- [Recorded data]
=====

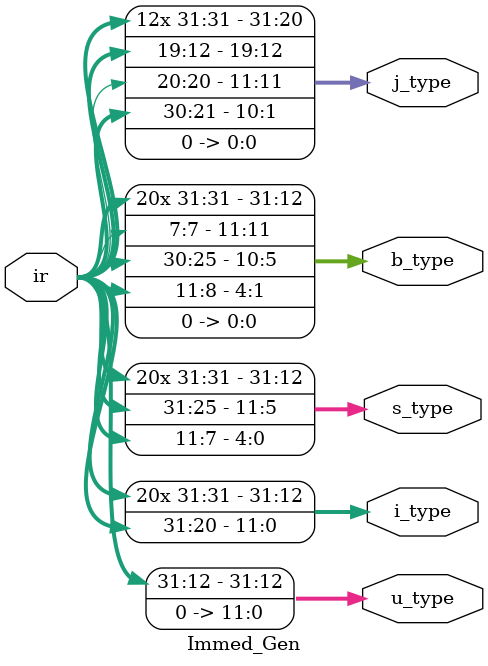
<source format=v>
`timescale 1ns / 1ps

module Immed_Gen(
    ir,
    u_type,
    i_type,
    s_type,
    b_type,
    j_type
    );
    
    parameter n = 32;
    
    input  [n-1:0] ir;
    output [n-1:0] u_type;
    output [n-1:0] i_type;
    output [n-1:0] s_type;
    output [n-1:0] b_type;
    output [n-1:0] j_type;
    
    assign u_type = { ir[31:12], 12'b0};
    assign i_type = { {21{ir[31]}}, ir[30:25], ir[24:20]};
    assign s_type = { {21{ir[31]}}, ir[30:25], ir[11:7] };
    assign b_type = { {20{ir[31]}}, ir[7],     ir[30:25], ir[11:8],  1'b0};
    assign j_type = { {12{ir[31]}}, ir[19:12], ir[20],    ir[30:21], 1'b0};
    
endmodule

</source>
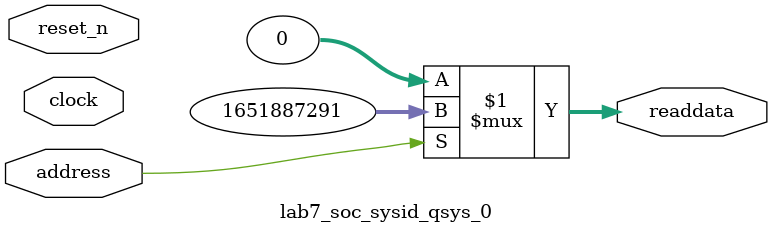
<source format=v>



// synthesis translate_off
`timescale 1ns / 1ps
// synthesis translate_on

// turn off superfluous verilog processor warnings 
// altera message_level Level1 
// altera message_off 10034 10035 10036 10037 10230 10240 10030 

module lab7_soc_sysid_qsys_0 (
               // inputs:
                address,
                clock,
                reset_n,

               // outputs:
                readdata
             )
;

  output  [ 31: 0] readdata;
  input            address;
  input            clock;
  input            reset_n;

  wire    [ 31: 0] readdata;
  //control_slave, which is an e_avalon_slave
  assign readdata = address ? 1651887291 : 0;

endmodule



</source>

=====

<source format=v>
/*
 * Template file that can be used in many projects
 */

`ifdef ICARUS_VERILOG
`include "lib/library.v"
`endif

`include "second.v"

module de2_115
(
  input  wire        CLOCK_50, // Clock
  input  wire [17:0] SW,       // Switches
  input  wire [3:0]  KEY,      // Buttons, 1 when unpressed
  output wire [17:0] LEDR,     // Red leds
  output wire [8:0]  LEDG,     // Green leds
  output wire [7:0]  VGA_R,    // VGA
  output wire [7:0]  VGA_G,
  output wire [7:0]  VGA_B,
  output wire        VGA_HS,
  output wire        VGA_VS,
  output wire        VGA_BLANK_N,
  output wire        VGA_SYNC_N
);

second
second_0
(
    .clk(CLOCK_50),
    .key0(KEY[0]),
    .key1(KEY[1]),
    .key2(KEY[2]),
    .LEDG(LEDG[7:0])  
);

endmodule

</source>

=====

- [YOUR ASSIGNMENT] Search the entries above for the string "readdata". Copy each line in which it appears.

- [THE ANSWER]
                readdata
  output  [ 31: 0] readdata;
  wire    [ 31: 0] readdata;
  assign readdata = address ? 1651887291 : 0;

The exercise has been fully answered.